Gittikçe şiddetlenen Kürt sorununun çözümü konusunda önümüzde üç yol var: Bastırma, ayrılma, demokratikleşme.
Birinci yol, Sri Lanka denilen model ile örgütü askeri yöntemle bitirmektir. Bunu ileri sürenler kötü niyetli değillerse, tarih bilmiyorlar; çünkü Demirelin deyimi ile 28 isyan cesetlerin üstüne dikilen bayraklarla bitmemiş, sonra bugün yaşadığımız 29uncusu patlak vermiştir. 29uncusu silahla, şiddetle bastırılsa hiç kuşku yok ki 30uncusu çıkacak.
İkinci yol, PKK ve onu destekleyen Kürtlerin askeri zafer elde edip ayrılmasıdır. Bu yol da mümkün değil. Ayrıca bugün için, içinde yaşadığımız çağın gereği olarak; bölünmüş bir Türkiyenin hem Kürtlerin hem de Türklerin işine yaramayacağı açıktır.
Geriye üçüncü yol kalıyor.
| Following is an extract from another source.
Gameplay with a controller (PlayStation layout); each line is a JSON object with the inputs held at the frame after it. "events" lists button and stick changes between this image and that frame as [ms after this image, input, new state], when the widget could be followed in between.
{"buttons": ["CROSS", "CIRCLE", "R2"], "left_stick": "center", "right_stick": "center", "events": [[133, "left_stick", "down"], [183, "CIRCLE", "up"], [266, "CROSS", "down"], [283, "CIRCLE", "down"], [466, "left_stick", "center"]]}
Demokrasi içinde meseleyi çözerek, birarada yaşamak. Burada çözümün püf noktası; egemenliğin paylaşılması, hak ve özgürlüklerin ihyası meselesidir. Türkiyenin bu konuda öncelikle zihniyet devrimine ihtiyacı var. Çünkü hâlâ 1930lu yıllardan kalma alışkanlıkla bütün sorunlar Ankarada tespit ediliyor, bütün çözümler Ankarada üretiliyor ve bütün kaynaklar Ankarada toplanıp dağıtılıyor. Kürtlere olan bakış da hâlâ 30ların Ankarasının izlerini taşıyor.
Bu handikabı aşmalı, çağdaş anlayışın bize sunduğu yeni model ve işleyişleri kendi koşullarımıza uyarlama hüner ve cesaretini göstermeliyiz. Yapılması gereken daha fazla kan dökülmeden bunu başarmaktır. Böyle bir modelin ilk adımı ise ideolojilerden arınmış, bütün inançlara eşit mesafede duran, etnik açıdan tarafsız yeni bir anayasa yapmaktır. Hazır böyle bir sürecin başındayız, o zaman daha ne duruyoruz ve neyi bekliyoruz.